Researchers collected data from two prospective cohort studies, the Swedish BioFINDER-1 and Wisconsin Registry for Alzheimer Prevention (WRAP), from 2010 to 2021 and included 564 participants with brain beta-amyloid pathology, defined by CSF beta-amyloid 42/40 in the BioFINDER-1 study and Pittsburgh Compound B PET in the WRAP study.

Other biomarkers assessed included baseline plasma P-tau181, P-tau217, P-tau231, glial fibrillary filament protein and neurofilament light.

Of 171 participants included in analyses, 119 were from the BioFINDER-1 study (mean age, 73 years; 60.5% women) and 52 were from the WRAP study (mean age, 64.4 years; 65.4% women).

According to study results, plasma P-tau217 was superior in predicting cognitive decline in the mPACC (model R² = 0.41) and the MMSE (model R² = 0.34) and bested the covariates-only models (R² = 0.23 in mPACC and R² = 0.04 in MMSE) in the BioFINDER-1 cohort.

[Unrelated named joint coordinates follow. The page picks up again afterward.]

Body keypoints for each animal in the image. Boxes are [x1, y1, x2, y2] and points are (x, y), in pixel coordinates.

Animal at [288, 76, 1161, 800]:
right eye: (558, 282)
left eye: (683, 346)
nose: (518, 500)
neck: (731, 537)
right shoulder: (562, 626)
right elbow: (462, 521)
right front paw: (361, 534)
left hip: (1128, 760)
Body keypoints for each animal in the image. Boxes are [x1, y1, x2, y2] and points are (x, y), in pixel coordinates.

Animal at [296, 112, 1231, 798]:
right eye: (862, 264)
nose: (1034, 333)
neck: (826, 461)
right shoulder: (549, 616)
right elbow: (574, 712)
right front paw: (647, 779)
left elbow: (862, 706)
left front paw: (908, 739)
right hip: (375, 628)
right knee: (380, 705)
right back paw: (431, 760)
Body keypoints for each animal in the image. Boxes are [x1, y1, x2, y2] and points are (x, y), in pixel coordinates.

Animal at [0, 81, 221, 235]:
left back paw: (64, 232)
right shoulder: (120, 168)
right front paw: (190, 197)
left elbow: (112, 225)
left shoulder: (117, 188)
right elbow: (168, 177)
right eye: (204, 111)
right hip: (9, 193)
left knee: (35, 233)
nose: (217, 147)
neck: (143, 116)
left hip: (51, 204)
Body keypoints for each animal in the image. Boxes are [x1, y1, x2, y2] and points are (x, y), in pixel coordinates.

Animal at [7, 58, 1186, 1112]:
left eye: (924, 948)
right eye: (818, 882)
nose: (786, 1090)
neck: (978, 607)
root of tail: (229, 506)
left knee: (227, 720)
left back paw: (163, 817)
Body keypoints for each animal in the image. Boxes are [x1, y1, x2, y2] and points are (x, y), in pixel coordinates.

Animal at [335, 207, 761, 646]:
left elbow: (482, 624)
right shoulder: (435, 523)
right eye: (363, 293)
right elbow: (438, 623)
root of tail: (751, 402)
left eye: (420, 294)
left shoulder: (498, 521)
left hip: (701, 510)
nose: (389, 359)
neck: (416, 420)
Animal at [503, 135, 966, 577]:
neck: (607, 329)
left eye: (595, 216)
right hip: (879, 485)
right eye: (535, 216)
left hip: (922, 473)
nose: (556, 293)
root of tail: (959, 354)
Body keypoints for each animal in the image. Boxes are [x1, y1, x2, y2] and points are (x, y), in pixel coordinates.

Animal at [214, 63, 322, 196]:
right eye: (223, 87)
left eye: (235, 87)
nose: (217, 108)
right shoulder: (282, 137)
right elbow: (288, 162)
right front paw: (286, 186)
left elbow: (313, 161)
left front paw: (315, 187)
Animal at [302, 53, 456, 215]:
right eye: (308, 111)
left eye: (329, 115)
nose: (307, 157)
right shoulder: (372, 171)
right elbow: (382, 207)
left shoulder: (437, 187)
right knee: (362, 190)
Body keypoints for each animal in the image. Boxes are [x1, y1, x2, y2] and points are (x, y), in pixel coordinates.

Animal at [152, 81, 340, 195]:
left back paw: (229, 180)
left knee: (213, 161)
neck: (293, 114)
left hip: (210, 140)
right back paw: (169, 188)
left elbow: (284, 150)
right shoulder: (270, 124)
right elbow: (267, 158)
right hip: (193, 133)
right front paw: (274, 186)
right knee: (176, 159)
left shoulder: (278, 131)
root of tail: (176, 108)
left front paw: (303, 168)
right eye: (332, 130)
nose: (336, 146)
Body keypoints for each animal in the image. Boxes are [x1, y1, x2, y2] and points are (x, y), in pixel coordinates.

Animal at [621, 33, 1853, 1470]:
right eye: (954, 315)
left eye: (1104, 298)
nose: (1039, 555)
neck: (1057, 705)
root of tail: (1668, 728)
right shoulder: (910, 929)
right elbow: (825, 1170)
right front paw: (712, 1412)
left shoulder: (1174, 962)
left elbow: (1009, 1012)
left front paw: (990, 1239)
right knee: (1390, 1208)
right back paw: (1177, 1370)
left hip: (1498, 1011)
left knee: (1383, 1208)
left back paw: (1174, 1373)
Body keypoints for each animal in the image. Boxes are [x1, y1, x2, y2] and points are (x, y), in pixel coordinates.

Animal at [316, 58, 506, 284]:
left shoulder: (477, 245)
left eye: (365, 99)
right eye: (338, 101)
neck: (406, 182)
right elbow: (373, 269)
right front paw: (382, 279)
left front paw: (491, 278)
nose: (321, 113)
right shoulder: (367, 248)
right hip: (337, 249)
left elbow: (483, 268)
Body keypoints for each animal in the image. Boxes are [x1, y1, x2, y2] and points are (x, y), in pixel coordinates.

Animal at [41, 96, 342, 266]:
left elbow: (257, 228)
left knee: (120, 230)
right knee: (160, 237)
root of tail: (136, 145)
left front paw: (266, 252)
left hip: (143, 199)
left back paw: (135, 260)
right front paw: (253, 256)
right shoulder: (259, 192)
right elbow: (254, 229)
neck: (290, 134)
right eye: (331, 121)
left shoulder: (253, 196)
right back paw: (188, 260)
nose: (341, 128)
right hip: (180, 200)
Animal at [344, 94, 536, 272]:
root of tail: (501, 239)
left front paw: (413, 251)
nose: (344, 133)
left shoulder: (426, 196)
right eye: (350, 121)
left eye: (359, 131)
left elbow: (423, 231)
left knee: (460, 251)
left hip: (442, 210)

Researchers also reported that plasma P-tau217 was associated with mPACC (R² = 0.13 vs. 0.01 in the covariates-only model) and MMSE slopes (R² = 0.29 vs. 0.24 in the covariates-only model) in the WRAP cohort, further validating results.

Moreover, sample size was significantly reduced by identifying beta-amyloid positive, cognitively unimpaired individuals with high plasma P-tau217 in hypothetical clinical trials.

“This type of enrichment may increase the power of clinical trials in the earliest stages of AD, when cognitive decline is variable and the power to detect associations in unenriched populations of beta-amyloid positive, [cognitively unimpaired] individuals is low,” researchers wrote.

“In this study, plasma P-tau217 predicted cognitive decline in patients with preclinical AD,” Mattsson-Carlgren and colleagues concluded. “These findings suggest that plasma P-tau217 may be used as a complement to CSF or PET for participant selection in clinical trials of novel disease-modifying treatments.”